INSTRUCTIONS FOR THE TASK » Transcribe exactly the lines that fall between the one holding "left knee: (258, 693)" and the one holding "left hip: (482, 507)", inclusive, from the entries below.

(Keypoint coordinate data)
——

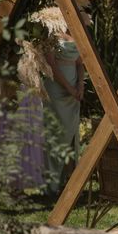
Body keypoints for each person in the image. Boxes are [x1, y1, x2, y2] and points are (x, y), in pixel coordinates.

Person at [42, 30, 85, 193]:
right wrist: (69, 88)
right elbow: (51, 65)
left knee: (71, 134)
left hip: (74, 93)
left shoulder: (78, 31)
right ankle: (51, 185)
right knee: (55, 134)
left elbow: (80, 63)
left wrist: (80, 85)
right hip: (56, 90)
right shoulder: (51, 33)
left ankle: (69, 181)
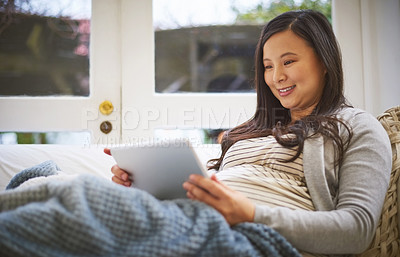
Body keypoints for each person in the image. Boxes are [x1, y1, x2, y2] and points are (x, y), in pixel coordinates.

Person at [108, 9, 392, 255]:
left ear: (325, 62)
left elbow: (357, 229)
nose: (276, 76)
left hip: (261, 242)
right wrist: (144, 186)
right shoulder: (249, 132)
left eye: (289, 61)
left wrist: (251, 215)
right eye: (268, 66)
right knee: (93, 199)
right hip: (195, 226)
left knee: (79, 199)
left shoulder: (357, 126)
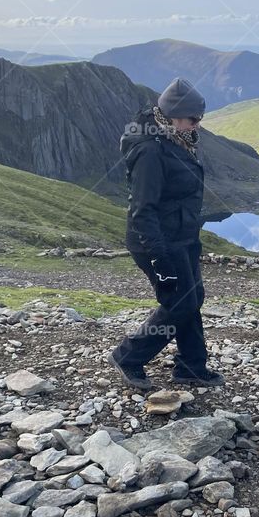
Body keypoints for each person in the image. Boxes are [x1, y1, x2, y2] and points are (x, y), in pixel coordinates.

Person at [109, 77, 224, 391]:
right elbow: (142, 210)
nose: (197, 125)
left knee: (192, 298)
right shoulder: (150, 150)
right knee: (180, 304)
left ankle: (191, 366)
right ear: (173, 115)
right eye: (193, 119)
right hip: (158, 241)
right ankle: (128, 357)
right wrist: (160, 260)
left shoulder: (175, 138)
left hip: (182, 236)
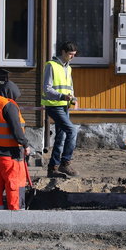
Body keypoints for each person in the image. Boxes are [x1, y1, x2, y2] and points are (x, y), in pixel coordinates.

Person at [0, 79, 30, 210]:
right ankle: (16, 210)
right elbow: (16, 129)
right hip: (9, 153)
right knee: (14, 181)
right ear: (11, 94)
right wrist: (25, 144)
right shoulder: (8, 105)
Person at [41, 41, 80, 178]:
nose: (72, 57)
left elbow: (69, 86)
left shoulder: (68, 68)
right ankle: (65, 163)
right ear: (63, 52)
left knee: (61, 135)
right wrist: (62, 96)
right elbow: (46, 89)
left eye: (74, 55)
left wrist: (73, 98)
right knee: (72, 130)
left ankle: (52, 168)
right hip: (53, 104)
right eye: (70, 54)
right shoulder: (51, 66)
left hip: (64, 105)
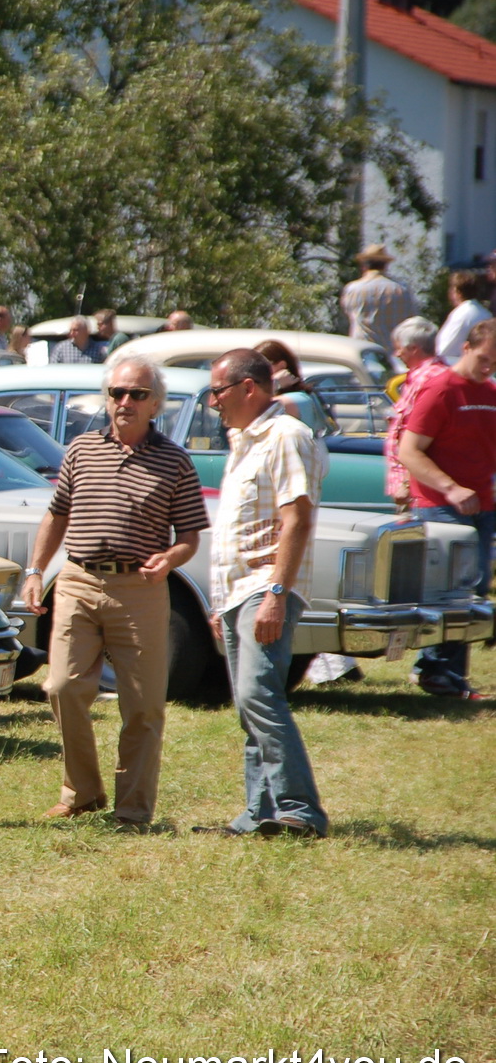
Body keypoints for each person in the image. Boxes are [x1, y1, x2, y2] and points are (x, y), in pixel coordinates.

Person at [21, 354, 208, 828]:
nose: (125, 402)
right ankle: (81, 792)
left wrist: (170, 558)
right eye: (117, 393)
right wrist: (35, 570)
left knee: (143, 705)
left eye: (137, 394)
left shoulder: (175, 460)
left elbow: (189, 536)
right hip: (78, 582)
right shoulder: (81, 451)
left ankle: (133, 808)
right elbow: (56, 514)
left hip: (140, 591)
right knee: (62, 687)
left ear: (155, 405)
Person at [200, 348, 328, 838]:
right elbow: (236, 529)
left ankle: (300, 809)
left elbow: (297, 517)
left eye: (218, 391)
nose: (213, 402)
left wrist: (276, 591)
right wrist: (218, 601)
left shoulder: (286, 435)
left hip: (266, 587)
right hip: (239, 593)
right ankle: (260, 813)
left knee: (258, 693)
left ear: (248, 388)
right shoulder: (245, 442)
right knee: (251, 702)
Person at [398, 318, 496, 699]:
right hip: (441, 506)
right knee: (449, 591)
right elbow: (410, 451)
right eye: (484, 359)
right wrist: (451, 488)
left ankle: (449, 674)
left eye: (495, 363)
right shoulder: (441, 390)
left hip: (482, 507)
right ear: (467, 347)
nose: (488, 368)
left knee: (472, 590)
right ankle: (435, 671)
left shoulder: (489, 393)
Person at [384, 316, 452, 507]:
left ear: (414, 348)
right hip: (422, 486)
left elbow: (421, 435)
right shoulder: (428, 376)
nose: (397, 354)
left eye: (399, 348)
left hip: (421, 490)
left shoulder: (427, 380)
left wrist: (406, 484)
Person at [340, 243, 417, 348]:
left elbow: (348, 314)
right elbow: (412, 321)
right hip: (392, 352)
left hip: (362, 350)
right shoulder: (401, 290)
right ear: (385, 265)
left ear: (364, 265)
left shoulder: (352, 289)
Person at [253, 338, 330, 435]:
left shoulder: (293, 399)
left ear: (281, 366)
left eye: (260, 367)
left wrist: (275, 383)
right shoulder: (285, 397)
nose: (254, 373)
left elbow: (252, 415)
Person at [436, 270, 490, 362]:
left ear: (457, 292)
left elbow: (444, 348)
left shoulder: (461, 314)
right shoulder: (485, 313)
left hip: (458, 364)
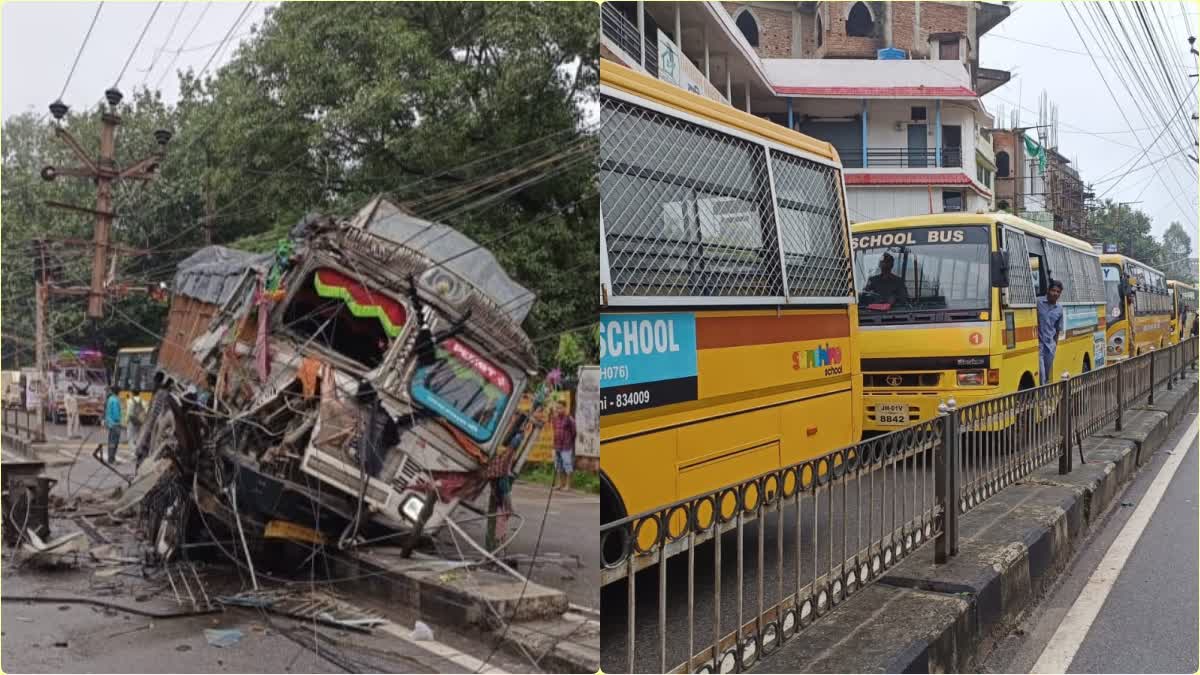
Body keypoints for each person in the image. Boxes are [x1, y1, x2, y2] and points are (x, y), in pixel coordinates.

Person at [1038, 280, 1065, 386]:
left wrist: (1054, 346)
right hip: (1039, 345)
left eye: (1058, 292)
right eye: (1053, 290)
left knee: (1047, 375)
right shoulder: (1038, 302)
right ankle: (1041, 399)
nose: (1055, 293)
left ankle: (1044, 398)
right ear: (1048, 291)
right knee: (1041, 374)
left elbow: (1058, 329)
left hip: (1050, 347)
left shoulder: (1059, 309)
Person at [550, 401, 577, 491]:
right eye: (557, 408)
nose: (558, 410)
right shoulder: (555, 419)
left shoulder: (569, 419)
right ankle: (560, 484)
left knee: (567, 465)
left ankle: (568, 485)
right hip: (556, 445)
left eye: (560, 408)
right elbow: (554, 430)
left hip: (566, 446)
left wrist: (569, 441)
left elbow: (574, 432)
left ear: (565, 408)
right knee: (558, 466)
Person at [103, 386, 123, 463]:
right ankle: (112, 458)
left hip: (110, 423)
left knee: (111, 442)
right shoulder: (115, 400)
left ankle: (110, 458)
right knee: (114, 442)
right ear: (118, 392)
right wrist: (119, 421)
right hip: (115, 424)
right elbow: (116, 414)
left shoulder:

——

EXPECTED ANSWER »
left knee: (258, 693)
left ear: (248, 388)
right shoulder: (245, 442)
right knee: (251, 702)
Person at [398, 318, 496, 699]:
right hip: (441, 506)
right knee: (449, 591)
right elbow: (410, 451)
right eye: (484, 359)
right wrist: (451, 488)
left ankle: (449, 674)
left eye: (495, 363)
right shoulder: (441, 390)
left hip: (482, 507)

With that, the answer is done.